AP BIOLOGY ENZYMES AND ENERGY

  • Kinetic energy is the energy of motion

  •  potential energy is stored energy

  •  Oxidation:  during a chemical reaction the energy stored in chemical bonds may be used to make new bonds and an atom or molecule that loses an electron is said to be oxidized

  •  Reduction:  an atom or molecule that gains an electron is said to be reduced. The reduced form of a molecule has a higher level of energy than the oxidized form

  • The first law of thermodynamics concerns the amount of energy in the universe. Energy cannot be created or destroyed it can only change from one form to another.

  •  The second law of Thermodynamics concerns transforming potential energy into heat, or random molecular motion during energy transactions. Entropy is increasing! Chemical bonding reduces entropy while heat increases it.
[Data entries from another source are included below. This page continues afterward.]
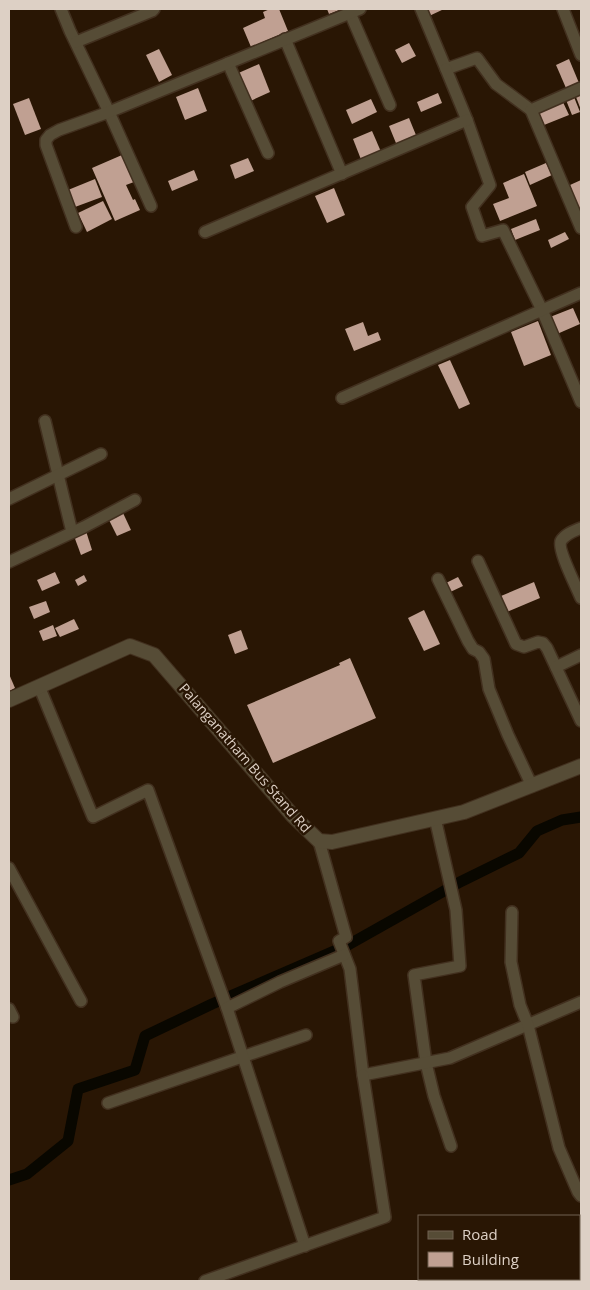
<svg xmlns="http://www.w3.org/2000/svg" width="590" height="1290" font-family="'Open Sans',sans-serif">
<rect width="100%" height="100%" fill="#291604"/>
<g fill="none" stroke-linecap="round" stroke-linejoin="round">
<path stroke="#090700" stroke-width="11" d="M9,1180l18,-6 41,-33 10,-52 57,-19 10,-34 67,-32 136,-59 112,-63 59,-29 18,-22 25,-11 19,-3"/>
</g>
<g fill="#c0a092">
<path d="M270,9h9l9,22 -37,16 -8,-19 22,-10 -2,-6z"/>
<path d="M327,9h15l-13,5z"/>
<path d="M423,9h21l-17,8z"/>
<path d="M409,43l7,13 -14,7 -7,-13z"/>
<path d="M159,49l13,26 -13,7 -13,-27z"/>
<path d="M569,59l10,24 -13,5 -10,-23z"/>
<path d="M259,64l11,28 -24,11 -12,-28z"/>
<path d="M198,88l9,23 -22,9 -9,-23z"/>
<path d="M438,93l4,10 -21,9 -4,-10z"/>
<path d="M581,95v15l-5,-13z"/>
<path d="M574,97l6,15 -8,3 -6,-15z"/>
<path d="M29,98l12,31 -16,6 -12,-31z"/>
<path d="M371,99l6,13 -25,12 -6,-14z"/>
<path d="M562,100l7,15 -25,10 -6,-15z"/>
<path d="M409,118l9,22 -20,8 -9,-22z"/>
<path d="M372,131l10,23 -20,8 -9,-23z"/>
<path d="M122,155l12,27 -8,3 7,15 2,-1 5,11 -25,11 -23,-53z"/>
<path d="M248,158l6,13 -19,8 -5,-14z"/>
<path d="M546,163l6,12 -22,10 -5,-13z"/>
<path d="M194,170l4,10 -26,11 -4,-10z"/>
<path d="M524,174l13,32 -37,15 -7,-17 16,-6 -6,-15z"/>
<path d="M95,179l7,18 -27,10 -7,-17z"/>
<path d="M581,180v28l-3,1 -8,-24z"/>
<path d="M334,188l11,27 -18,8 -12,-27z"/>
<path d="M103,201l9,18 -25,13 -9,-19z"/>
<path d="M536,219l4,11 -25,10 -4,-11z"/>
<path d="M565,232l4,7 -18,9 -3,-8z"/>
<path d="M573,308l7,16 -23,10 -7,-17z"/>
<path d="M538,321l13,34 -27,11 -13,-34z"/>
<path d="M363,322l5,14 10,-4 3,8 -27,11 -9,-22z"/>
<path d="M450,360l20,44 -11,5 -21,-44z"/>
<path d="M123,513l8,17 -14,6 -8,-16z"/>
<path d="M86,531l6,19 -11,5 -7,-19z"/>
<path d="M55,572l5,11 -18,8 -5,-11z"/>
<path d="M84,575l3,6 -9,5 -3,-6z"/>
<path d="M458,577l5,9 -17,8 -4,-9z"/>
<path d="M534,582l6,16 -33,14 -6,-16z"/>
<path d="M46,601l4,11 -16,7 -5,-12z"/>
<path d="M424,610l16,34 -16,7 -16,-33z"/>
<path d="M74,619l5,10 -19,8 -5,-9z"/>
<path d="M53,625l4,11 -14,5 -4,-10z"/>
<path d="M241,630l7,19 -13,5 -7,-19z"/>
<path d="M350,658l26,60 -103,45 -26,-58 93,-40 -1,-2z"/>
<path d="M9,674l6,14 -6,3z"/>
</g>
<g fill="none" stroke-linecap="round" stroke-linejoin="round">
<defs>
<g id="minor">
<path d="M61,9l9,22 39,81 42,94"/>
<path d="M421,9l25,60 31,-11 19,26 35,26 50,-22"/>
<path d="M563,9l18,46"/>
<path d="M350,13l40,92"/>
<path d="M285,39l57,135"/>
<path d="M76,42l76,-31 2,-2"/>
<path d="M228,63l40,90"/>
<path d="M446,69l21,51 23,65 -18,22 10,29 21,-6 39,80 39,92"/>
<path d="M531,110l50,118"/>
<path d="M76,227l-30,-82v-5l4,-5 9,-5 50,-18 251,-103"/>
<path d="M205,232l262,-112"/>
<path d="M342,398l239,-105"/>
<path d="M45,421l27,111"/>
<path d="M9,499l92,-45"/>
<path d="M581,528c-7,3 -16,6 -20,13 -4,8 16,47 20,57"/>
<path d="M478,561l38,83 8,3 14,-5 5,1 4,5 34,73"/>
<path d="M9,562l75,-35 51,-27"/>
<path d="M438,579l30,62 5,8 6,3 5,7 5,30 19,46 24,51"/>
<path d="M556,667l25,-12"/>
<path d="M39,686l54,131 55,-27 79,218"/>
<path d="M435,818l21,92 4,56 -46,9 12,88 8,33 17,50"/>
<path d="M319,841l27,96 -7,4 11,28 13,106 87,-17 131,-56"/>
<path d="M9,868l72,133"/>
<path d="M512,912l-1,50 9,43 8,20 31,123 19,44 3,4"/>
<path d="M9,1009l4,8"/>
<path d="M108,1103l198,-68"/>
<path d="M305,1246l-78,-238 53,-26 64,-27"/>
<path d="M205,1281l180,-64 -22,-142"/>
</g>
<path id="tertiary" d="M9,700l121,-54 24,9 139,161 26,25 13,1 132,-30 117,-46"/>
</defs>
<use href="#minor" stroke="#42301f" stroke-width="14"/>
<use href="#tertiary" stroke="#42301f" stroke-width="16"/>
<use href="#minor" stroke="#564c36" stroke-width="11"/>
<use href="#tertiary" stroke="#564c36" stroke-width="14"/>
</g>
<g text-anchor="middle" stroke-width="5" stroke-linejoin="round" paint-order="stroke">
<g font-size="14" fill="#ddd0c5" stroke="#291604">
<text transform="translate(245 758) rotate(49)" y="5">Palanganatham Bus Stand Rd</text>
</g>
</g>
<rect width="590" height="1290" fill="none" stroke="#ddd0c5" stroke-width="20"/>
<rect x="418" y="1215" width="162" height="65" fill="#291604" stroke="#716051"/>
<rect x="428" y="1231" width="25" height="8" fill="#564c36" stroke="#716051"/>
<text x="462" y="1240" font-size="15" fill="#ddd0c5">Road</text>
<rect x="428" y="1252" width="25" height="15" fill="#c0a092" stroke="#716051"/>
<text x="462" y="1265" font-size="15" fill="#ddd0c5">Building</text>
</svg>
  • Free energy is the amount of energy available to do work

  •  exergonic reactions:  if the products have less free energy than the reactants, the reaction will proceed spontaneously,  energy is released, -ΔG

  • Endergonic reactions:  if the products have more free energy than the reactants,  the reaction will not proceed spontaneously because they require an input of energy, +ΔG

  • Activation energy is needed to destabilize existing chemical bonds and initiate a chemical reaction.  Reactions with larger activation energies tend to proceed more slowly

  • Induced fit model:  proteins are not rigid. The Binding of a substrate induces the enzyme to adjust its shape slightly,  leading to a better induced fit between the enzyme and substrate.  

  • For catalysis to occur within the complex, a substrate molecule must fit precisely into an active site. Substrates bind to the enzyme at active sites, forming an enzyme-substrate complex. 

    • Amino acid side groups of the enzyme end up very close to certain bonds of the substrate. These side groups interact chemically with the substrates distorting a particular Bond and lowering activation energy 

  • Multienzyme Complexes: Multiple enzymes that catalyze different steps in a sequence of reactions are grouped in non-covalently bonded structures 

    • The rate of an enzyme reaction is limited by how often the enzyme collides with its substrate. If a series of sequential reactions occur within a multi-enzyme complex, the product of one reaction can be delivered to the next enzyme without releasing it to diffuse away.

    •  Because the reacting substrate does not leave the complex while it goes through the series of reactions, unwanted side reactions are prevented.

    •  All the reactions that take place within the multi-enzyme complex can be controlled as a unit 

  • By studying the enzyme RnaseP We found that this enzyme was composed of both protein and RNA and further, the RNA was a catalytic molecule. Ribozymes greatly accelerate the rate of a particular biochemical reaction and show substrate specificity. For many years it was thought that RNA was a structural framework for this vital organelle, but it is now clear that ribosomal RNA plays a key role in ribosome function. The ribosome itself is a ribozyme. 

  • Below the optimal temperature, the hydrogen bonds and hydrophobic interactions that determine the enzyme shape are not flexible enough to permit the induced fit that is Optimum for catalysis. Above This temperature, these forces are too weak to maintain the enzyme shape against random movements, leading to denaturation. 

  • If the pH becomes too basic or too acidic the enzyme can denature 

  • Competitive Inhibitors compete with the substrate for the same active site, occupying the active site and thus preventing substrates from binding.

  •  Non-competitive inhibitors bind to the enzyme in a location other than the active site known as the allosteric site, changing the shape of the enzyme and making it unable to bind to the substrate. 

  • During allosteric inhibition, non-competitive Inhibitors bind to a specific portion of the enzyme called an allosteric site. These sites serve as chemical on/off switches, The Binding of a substrate to the site can switch the enzyme between its active and inactive configuration. The allosteric site reduces enzyme activity.

  • Cofactors:  enzyme function is often assisted by additional chemical components known as cofactors. These can be inorganic,  metal ions that are often found in the active site participating directly in catalysis.

  •  Coenzyme: When the co-factor is a non-protein organic molecule, it is called a coenzyme. The B vitamins b6 and b12 both function as coenzymes for a number of different enzymes.

  • Reaction coupling:  one reaction gives off energy and another reaction uses that energy to keep doing its job. The energy released by an exergonic reaction is used to drive an endergonic reaction.

  • Anabolism:  chemical reactions that expand energy to build up molecules. Endergonic reactions that require an input of energy

  •  Catabolism:  reactions that Harvest energy by breaking down molecules. Exergonic reactions that release energy

Feedback inhibition:  for a biochemical Pathway to operate efficiently, its activity must be coordinated and regulated by the cell. It is unnecessary to synthesize a compound when plenty is already present, but doing so would waste energy and raw materials. The regulation of simple biochemical Pathways often depends on a feedback mechanism:  the end product of the pathway binds to an allosteric site on the enzyme that catalyzes the first reaction in the pathway. The end product of a biochemical pathway stops or slows down the activity of an enzyme involved in its own production. It helps maintain homeostasis.